- Born: 27 November 1896 Montreal, Quebec, Canada
- Died: 10 August 1985 (aged 88) Montreal, Quebec, Canada
- Education: Art Association of Montreal
- Known for: Painting
- Spouse: Émilien Gadbois
- Children: André Gadbois, Hélène Gadbois, Denyse Gadbois, Pierre Gadbois, Philippe Gadbois, Jean Gadbois
- Awards: Macpherson Prize for drawing, Art Association, Montreal, 1935

= Louise Landry Gadbois =

Canadian painter (1896–1985)

Louise Landry Gadbois (27 November 1896 – 10 August 1985) was a Canadian painter associated with the Contemporary Arts Society in Montreal. She is known for her portraiture.

==Biography==
Marie Marguerite Louise Gadbois was born on 27 November 1896 in Montreal, Quebec. She studied painting with Edwin Holgate from 1932 to 1934. Additionally she attended the Art Association of Montreal, studying with John Goodwin Lyman.
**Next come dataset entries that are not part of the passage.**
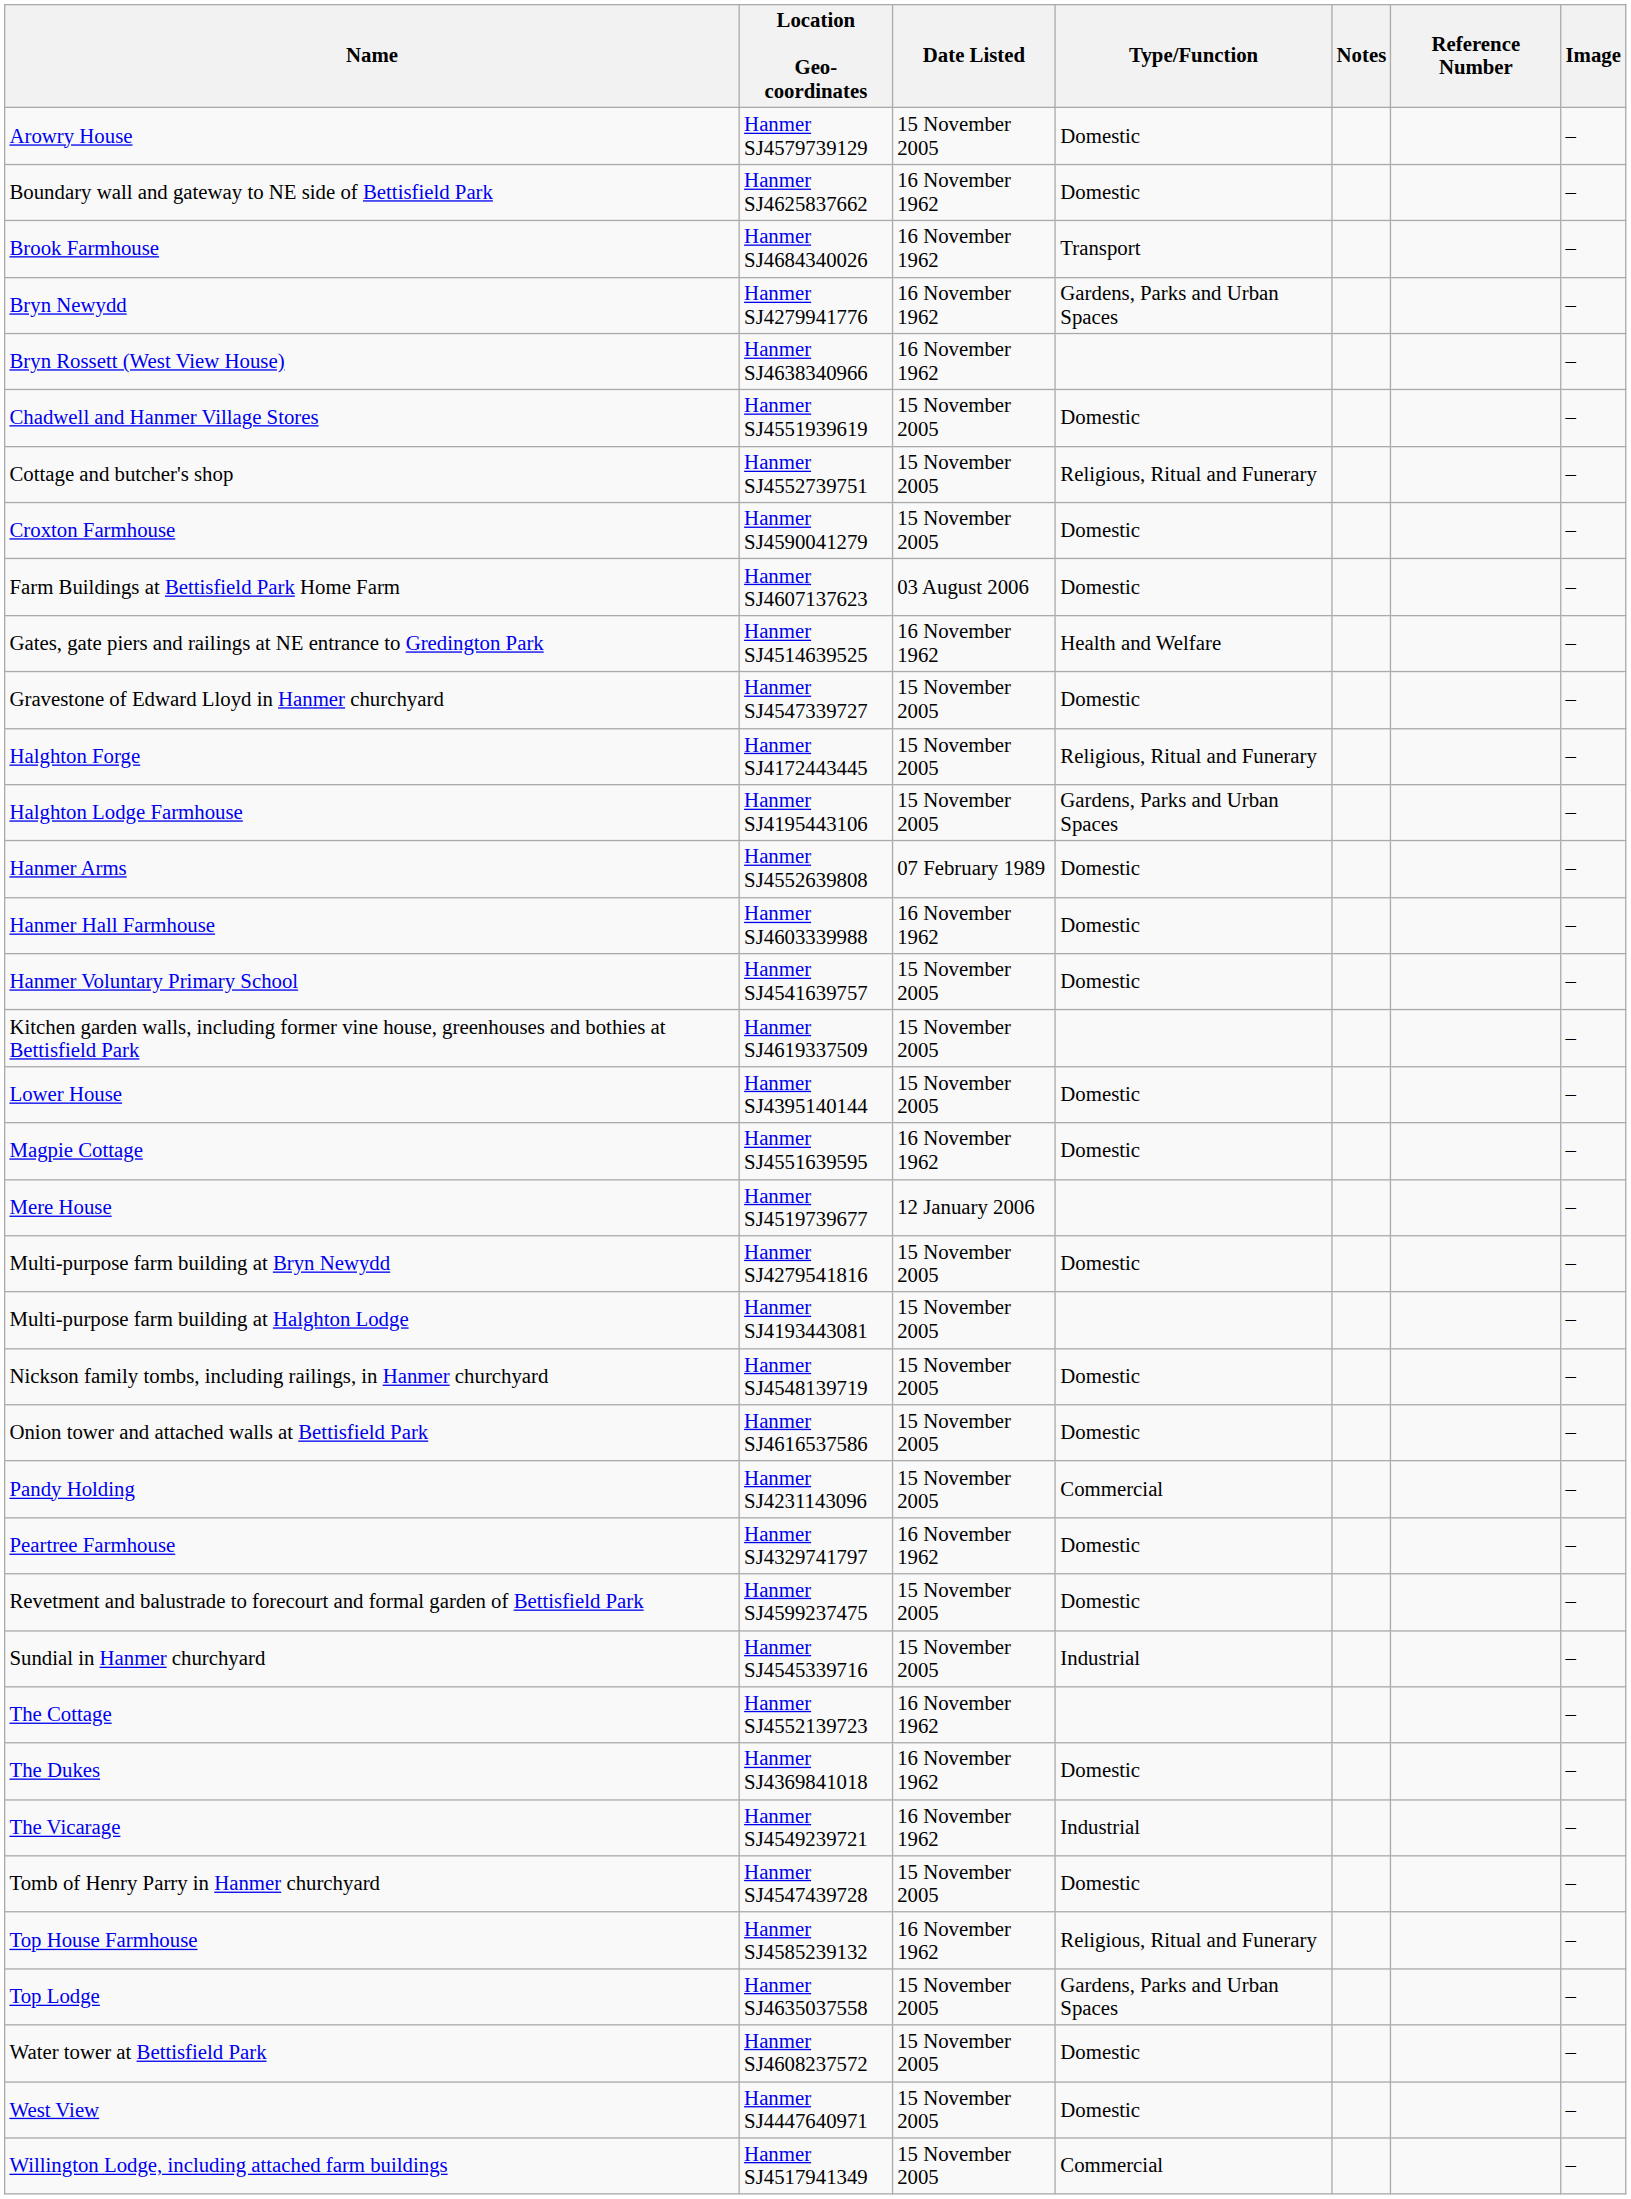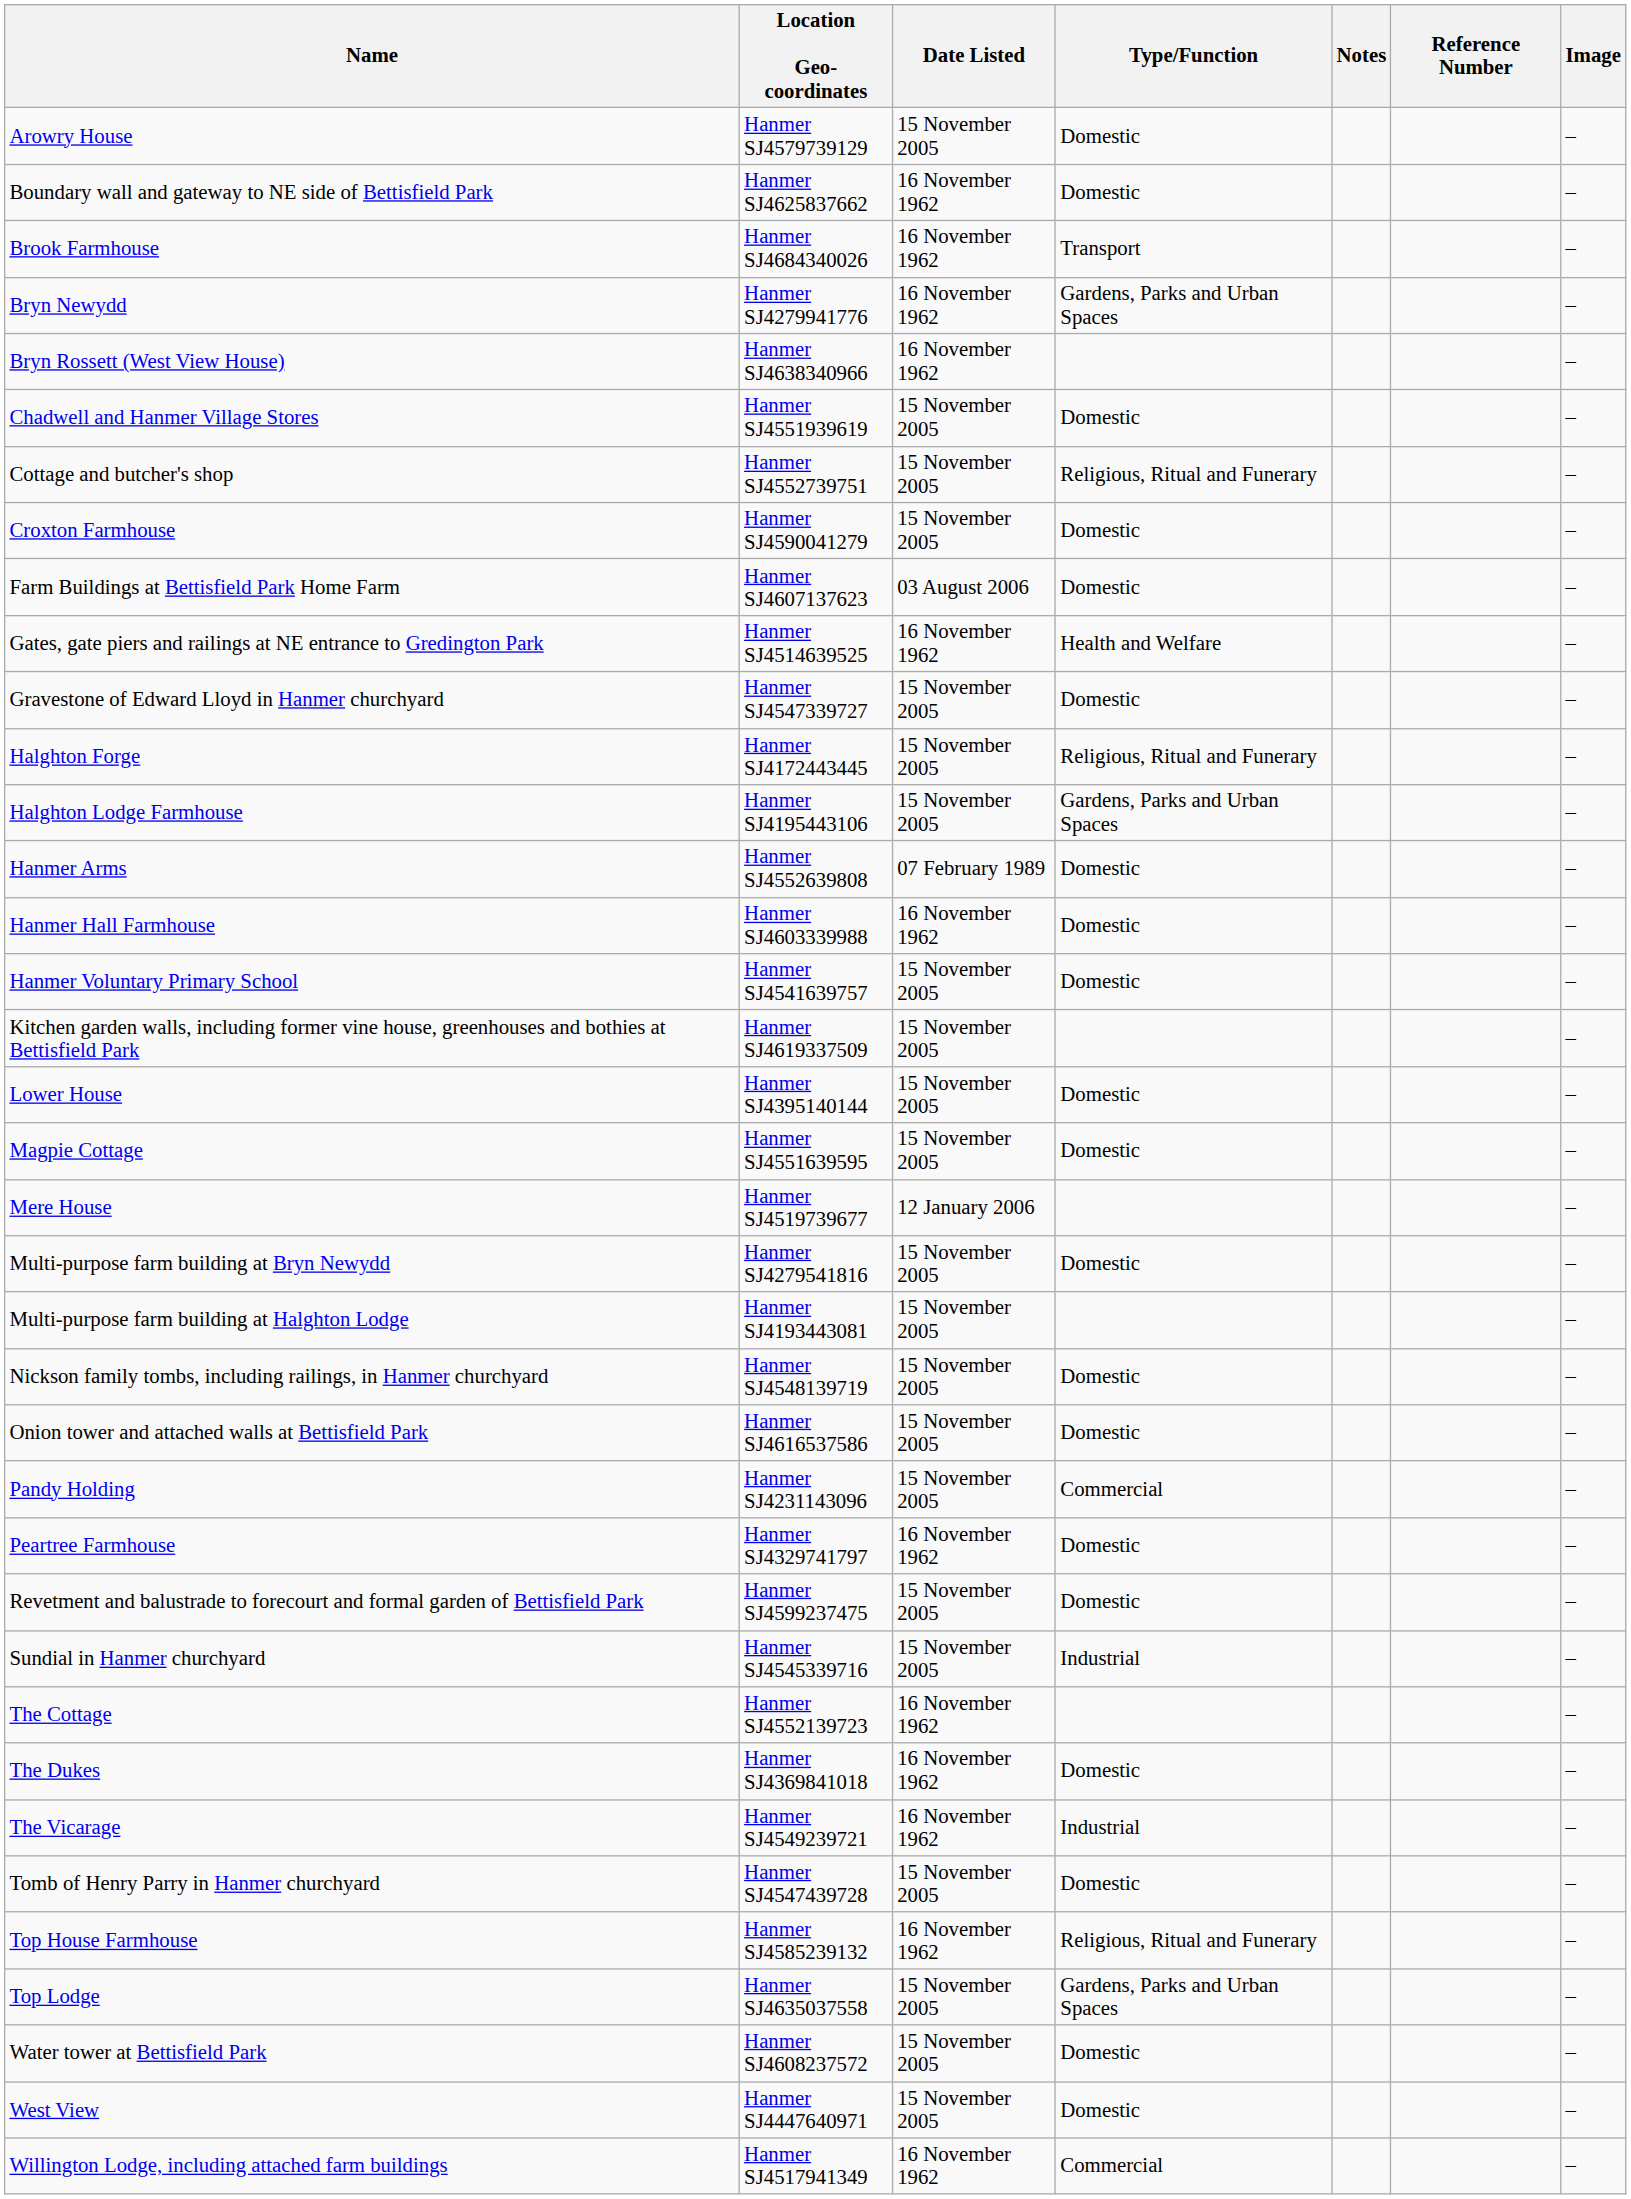Magpie Cottage | Date Listed: 16 November 1962 -> 15 November 2005
Willington Lodge, including attached farm buildings | Date Listed: 15 November 2005 -> 16 November 1962
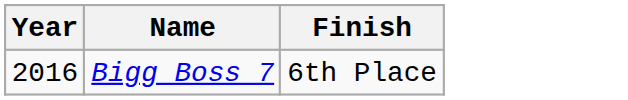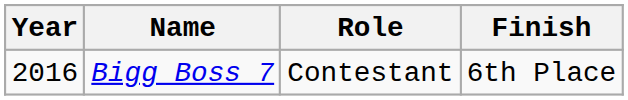+ column: Role | Contestant
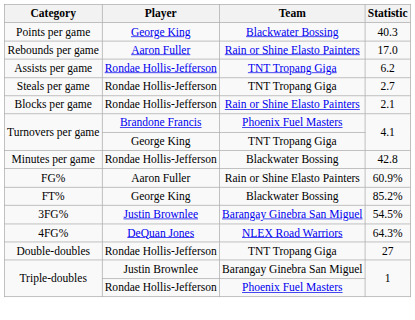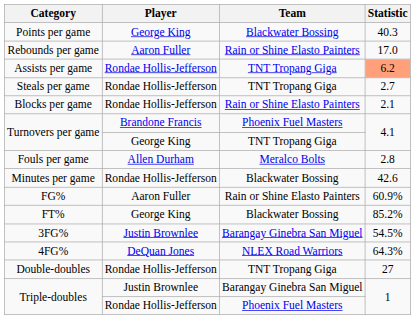Assists per game | Statistic: no background -> lightsalmon background
+ row: Fouls per game | Allen Durham | Meralco Bolts | 2.8
Minutes per game | Statistic: 42.8 -> 42.6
In 1941, Gadbois was included in the Première exposition des Indépendants exhibition at Palais Montcalm in Quebec City. This exhibition was organized by Marie-Alain Couturier and included eleven members of the Contemporary Arts Society; Gadbois, Paul-Émile Borduas, Simone Mary Bouchard, Stanley Cosgrove, Eric Goldberg, John Goodwin Lyman, Louis Muhlstock, Alfred Pellan, Goodridge Roberts, Jori Smith, and Philip Surrey. The exhibition traveled to Montreal.

In 1944, Gadbois was in two exhibitions: a joint exhibition with Philip Surrey, and a joint exhibition with her daughter Denyse Gadbois.

Gadbois's portrait of Thérèse Frémont is in the National Gallery of Canada and her portrait The Refugee is in the Musée du Québec.

Gadbois died on 10 August 1985, in Montreal. She was the daughter of Joseph Philippe Landry and the wife of Émilien Gadbois; she had six children.